WHAT YOU ARE ASKED TO DO -
For this exercise, write out only the lines of the entries below from the one with "pinky mcp: (245, 379)" up to and including the one with "ring dip: (72, 124)", exactly as they are. Pictures stay out.

RECORDS FOR THIS TASK -
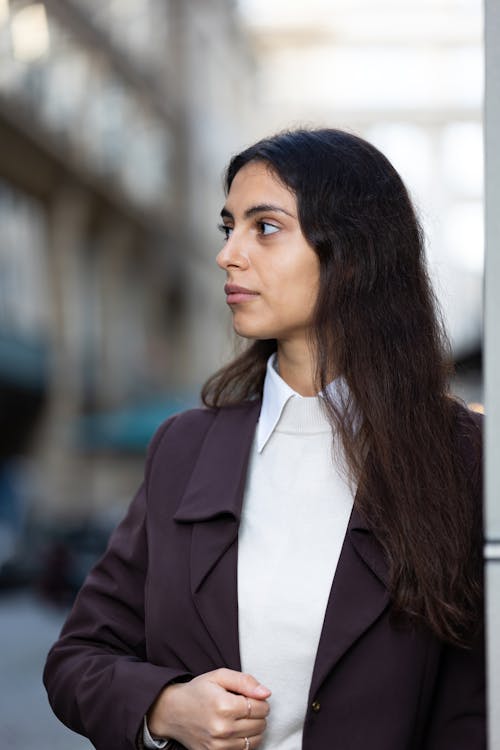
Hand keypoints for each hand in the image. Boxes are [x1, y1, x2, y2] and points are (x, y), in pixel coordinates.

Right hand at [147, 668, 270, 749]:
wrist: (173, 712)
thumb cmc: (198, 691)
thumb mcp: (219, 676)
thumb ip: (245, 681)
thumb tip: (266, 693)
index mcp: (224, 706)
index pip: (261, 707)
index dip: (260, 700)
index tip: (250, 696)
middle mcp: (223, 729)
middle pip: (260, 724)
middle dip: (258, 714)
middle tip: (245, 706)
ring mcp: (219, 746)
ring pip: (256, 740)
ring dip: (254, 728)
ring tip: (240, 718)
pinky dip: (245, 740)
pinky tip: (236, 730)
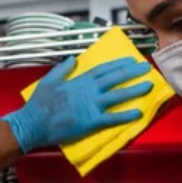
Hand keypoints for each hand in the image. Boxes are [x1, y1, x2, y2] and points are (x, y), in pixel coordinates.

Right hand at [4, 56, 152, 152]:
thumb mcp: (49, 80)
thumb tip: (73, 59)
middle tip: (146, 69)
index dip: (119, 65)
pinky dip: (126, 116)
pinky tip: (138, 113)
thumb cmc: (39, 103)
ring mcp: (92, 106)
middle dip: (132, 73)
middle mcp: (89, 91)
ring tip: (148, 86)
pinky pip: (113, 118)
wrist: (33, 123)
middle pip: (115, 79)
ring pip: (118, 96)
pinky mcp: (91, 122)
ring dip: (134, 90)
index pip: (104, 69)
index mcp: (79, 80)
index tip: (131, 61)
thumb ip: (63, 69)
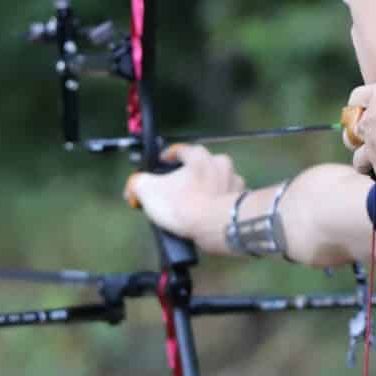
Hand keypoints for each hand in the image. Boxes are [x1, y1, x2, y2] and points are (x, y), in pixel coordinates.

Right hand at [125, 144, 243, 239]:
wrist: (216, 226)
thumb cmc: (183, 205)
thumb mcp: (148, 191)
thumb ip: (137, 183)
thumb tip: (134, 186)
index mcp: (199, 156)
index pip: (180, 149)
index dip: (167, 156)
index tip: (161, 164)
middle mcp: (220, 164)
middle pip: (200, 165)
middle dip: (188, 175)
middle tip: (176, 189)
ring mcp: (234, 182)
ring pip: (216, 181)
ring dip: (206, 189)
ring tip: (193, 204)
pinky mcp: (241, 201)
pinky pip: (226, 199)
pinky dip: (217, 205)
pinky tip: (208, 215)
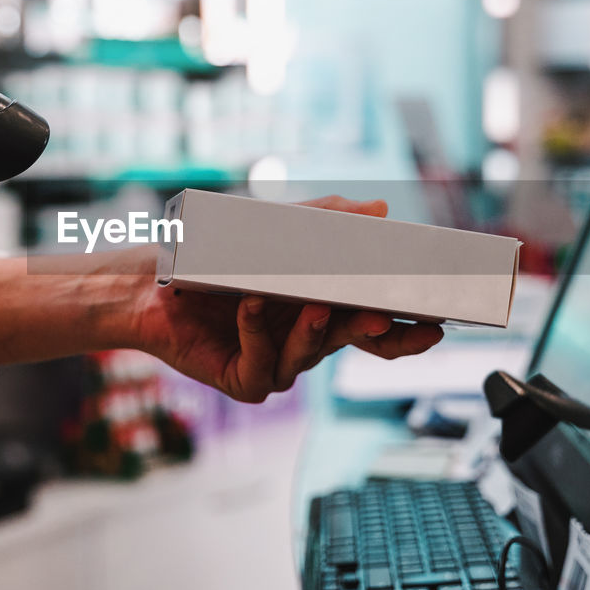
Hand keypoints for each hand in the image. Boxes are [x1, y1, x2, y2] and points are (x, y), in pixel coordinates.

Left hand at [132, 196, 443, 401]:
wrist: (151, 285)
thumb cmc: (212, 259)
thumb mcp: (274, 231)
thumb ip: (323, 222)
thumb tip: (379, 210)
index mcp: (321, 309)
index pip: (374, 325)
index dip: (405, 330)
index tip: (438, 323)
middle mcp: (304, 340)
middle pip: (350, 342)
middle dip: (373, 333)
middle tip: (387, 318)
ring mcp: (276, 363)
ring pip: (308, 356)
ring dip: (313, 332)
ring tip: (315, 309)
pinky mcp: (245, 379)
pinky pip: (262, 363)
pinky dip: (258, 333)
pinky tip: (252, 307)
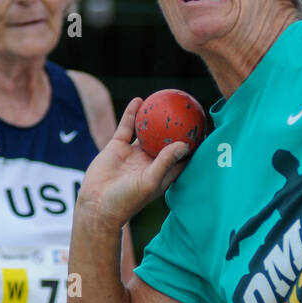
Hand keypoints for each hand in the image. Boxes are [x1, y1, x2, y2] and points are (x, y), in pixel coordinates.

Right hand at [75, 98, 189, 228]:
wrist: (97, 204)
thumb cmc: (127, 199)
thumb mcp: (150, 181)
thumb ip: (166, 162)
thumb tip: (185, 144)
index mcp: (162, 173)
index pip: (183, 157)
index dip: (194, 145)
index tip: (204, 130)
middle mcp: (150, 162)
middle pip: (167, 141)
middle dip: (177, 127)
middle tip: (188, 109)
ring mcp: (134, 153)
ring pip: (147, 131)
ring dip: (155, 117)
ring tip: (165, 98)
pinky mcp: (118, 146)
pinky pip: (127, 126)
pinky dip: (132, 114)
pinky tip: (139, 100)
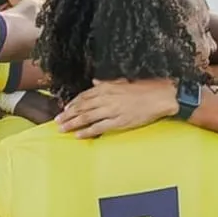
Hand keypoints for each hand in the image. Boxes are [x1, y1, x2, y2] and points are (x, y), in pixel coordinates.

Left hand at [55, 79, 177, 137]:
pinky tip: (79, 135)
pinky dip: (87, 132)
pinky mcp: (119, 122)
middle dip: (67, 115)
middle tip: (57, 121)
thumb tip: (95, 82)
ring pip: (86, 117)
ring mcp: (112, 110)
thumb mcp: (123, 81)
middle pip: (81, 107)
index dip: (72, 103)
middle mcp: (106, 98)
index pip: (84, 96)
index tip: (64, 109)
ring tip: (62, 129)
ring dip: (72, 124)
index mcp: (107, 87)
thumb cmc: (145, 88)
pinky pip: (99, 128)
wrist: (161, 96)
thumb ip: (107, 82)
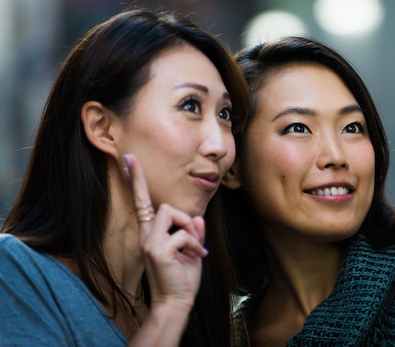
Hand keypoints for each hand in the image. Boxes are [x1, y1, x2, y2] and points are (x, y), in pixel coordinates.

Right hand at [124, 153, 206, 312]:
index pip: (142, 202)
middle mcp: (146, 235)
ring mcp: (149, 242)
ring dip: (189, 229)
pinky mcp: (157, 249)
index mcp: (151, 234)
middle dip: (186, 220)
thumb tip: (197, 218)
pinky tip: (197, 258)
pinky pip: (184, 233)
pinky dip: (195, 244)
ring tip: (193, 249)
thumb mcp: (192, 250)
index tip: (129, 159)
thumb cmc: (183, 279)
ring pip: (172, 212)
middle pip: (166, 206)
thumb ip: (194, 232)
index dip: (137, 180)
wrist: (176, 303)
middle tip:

COMPLETED TASK -
pinky mcp: (245, 379)
pinky pip: (262, 363)
pinky dip: (258, 333)
pinky tip: (252, 307)
Hand keypoints for each hand in the image. Boxes are [x1, y1, x2, y2] and points are (x, y), in pixel coordinates.

Right hand at [75, 98, 189, 228]:
wrist: (97, 204)
thumb cmc: (127, 199)
thumb mcp: (150, 181)
thumb ip: (166, 162)
thumb tip: (185, 144)
index mcp: (162, 173)
index pip: (183, 157)
index dip: (194, 145)
index tip: (204, 130)
middle mcp: (150, 162)
middle pip: (167, 141)
middle dip: (177, 127)
middle tip: (188, 109)
ring mcp: (134, 153)
ring pip: (147, 131)
ring dip: (155, 117)
ring tip: (165, 98)
pinky mcp: (118, 146)
pinky pip: (127, 126)
pinky dip: (132, 114)
pinky tip: (139, 100)
Hand keypoints for each hand in the image. Boxes are [x1, y1, x2, y2] and points are (x, y), in pixel coordinates.

Left hand at [55, 79, 177, 137]:
pinky tip: (79, 135)
pinky dip: (87, 132)
pinky mcp: (119, 122)
middle dip: (67, 115)
middle tip: (57, 121)
thumb tip: (95, 82)
ring pip: (86, 117)
ring mcp: (112, 110)
thumb mcp: (123, 81)
middle pip: (81, 107)
index dip: (72, 103)
middle mcp: (106, 98)
index pip: (84, 96)
index tip: (64, 109)
ring tip: (62, 129)
ring dip: (72, 124)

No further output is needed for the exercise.